Single by hide

from the album Hide Your Face
- Released: August 5, 1993
- Genre: Alternative rock, hard rock
- Label: MCA Victor
- Songwriters: Yukinojo Mori, hide

Hide singles chronology
| "Eyes Love You" (1993) | "50% & 50%" (1993) | "Dice" (1994) |

= 50% & 50% =

"50% & 50%" is the second single by Japanese musician hide, released on August 5, 1993. It reached number 6 on the Oricon chart. His first single "Eyes Love You" was released on the same day. Both singles' covers are identical except; "50% & 50%" is red, whereas "Eyes Love You" is green. They form a 3D picture when they are placed side by side. It was certified gold upon release by RIAJ.

The single was re-released on December 12, 2007, with a new cover. On April 28, 2010, it was re-released again as part of the first releases in "The Devolution Project", which was a release of hide's original eleven singles on picture disc vinyl.

==Background==
hide embarked on a solo career in 1993 due to the downtime in X Japan. Initially wanting to hire several different vocalists because he was unsure of his own voice, he eventually began taking vocal lessons from Toshi's coach and sang the material himself.

Wanting to contrast something unusual with a pop background, hide hired Yukinojo Mori to pen the lyrics to his first two A-sides.
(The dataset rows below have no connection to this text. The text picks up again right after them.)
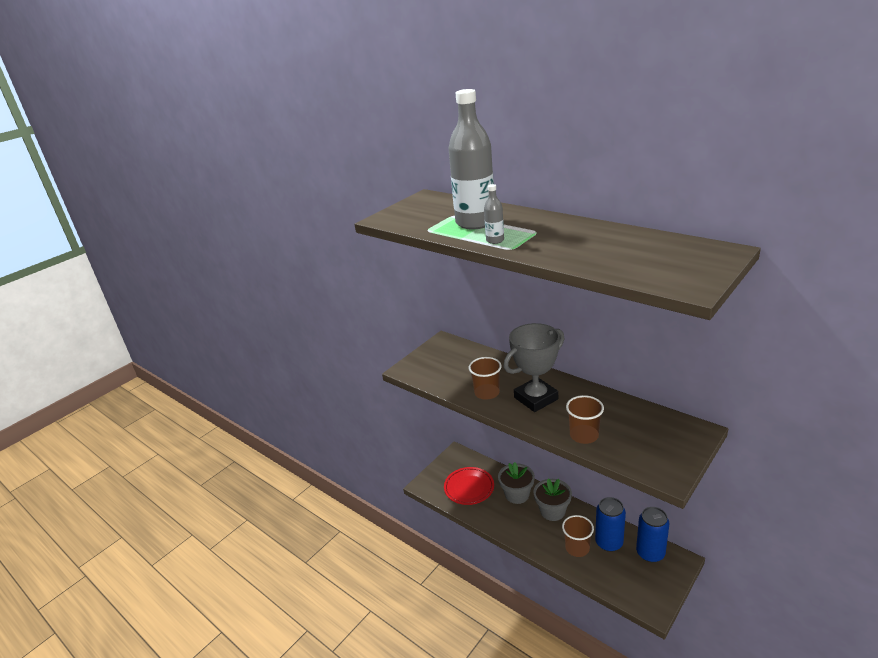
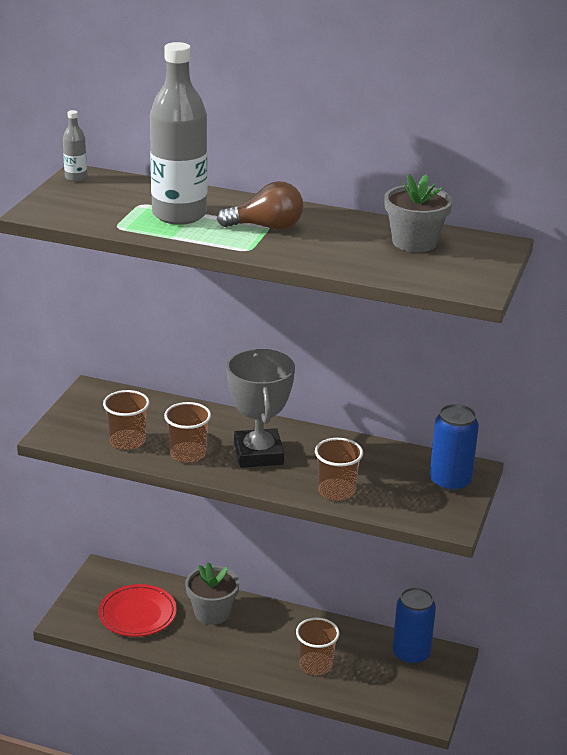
camera: 25 degrees left, 0 degrees up
(450, 379) = (127, 441): none -> brown cup
(495, 240) = (221, 239): grey bottle -> grey bottle (76, 178)
(534, 232) = (266, 227): none -> brown light bulb
(536, 398) = (258, 454): grey trophy -> grey trophy turned 45 degrees counterclockwise
(552, 511) = (269, 625): grey flower pot -> grey flower pot (414, 242)
(609, 542) = (355, 651): blue can -> blue can (450, 482)

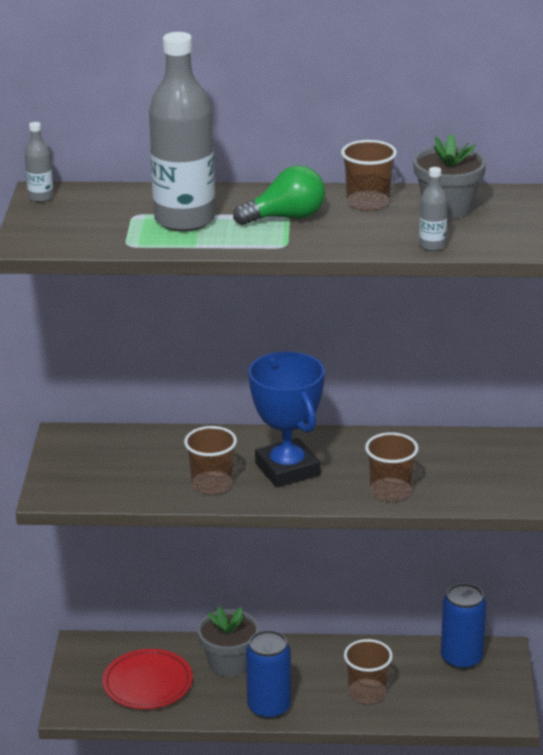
camera: 15 degrees left, 0 degrees up
(127, 441) = (138, 484): brown cup -> brown cup (368, 202)
(258, 454) = (287, 469): grey trophy -> blue trophy
(266, 227) = (286, 218): brown light bulb -> green light bulb
(378, 272) = (432, 246): none -> grey bottle
(450, 482) = (500, 458): blue can -> blue can (269, 707)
As a kid, hide was fond of Bow Wow's 1982 album Warning from Stardust, where the A-side songs had lyrics in English and the B-side in Japanese. Liking the Japanese lyrics better, hide only realized Mori was their author afterwards. "50% & 50%" was written after the A-side and B-side on "Eyes Love You"

An acoustic rendition of the song, referred to as "50% & 50% (Crystal Lake Version)", appears on hide's first studio album Hide Your Face.

In a promotional video for "Doubt", hide is backed by his future Spread Beaver bandmate I.N.A. and Jennifer Finch and Demetra "Dee" Plakas of American all-girl grunge band L7.

==Track listing==

| No. | Title | Lyrics | Music | Length |
|---|---|---|---|---|
| 1. | "50% & 50%" | Yukinojo Mori | hide | 4:41 |
| 2. | "Doubt" | hide | hide | 4:46 |

==Cover versions==
hide's latter band Zilch recorded an English version of "Doubt" for their 1998 album 3.2.1.. The song was then covered by Buck-Tick on the 1999 hide tribute album Tribute Spirits, they have performed the cover live at their concerts. It was also covered live by the Underneath at the hide memorial summit on May 4, 2008. defspiral, which is composed of four of the five former members of the Underneath, covered it for their hide tribute maxi single "Reply -Tribute to hide-" in 2011. The title track was covered by Mix Speaker's,Inc. on the Tribute II -Visual Spirits- tribute album, while "Doubt" was covered by Machine (duo of Spread Beaver's Kiyoshi and Penicillin's Hakuei) on it and by D=Out on Tribute III -Visual Spirits-, both albums were released on July 3, 2013. For Tribute VII -Rock Spirits-, released on December 18, 2013, "Doubt" was covered by The Novembers. "Doubt" was covered by Hisashi and Yow-Row (Gari) for the June 6, 2018 Tribute Impulse album.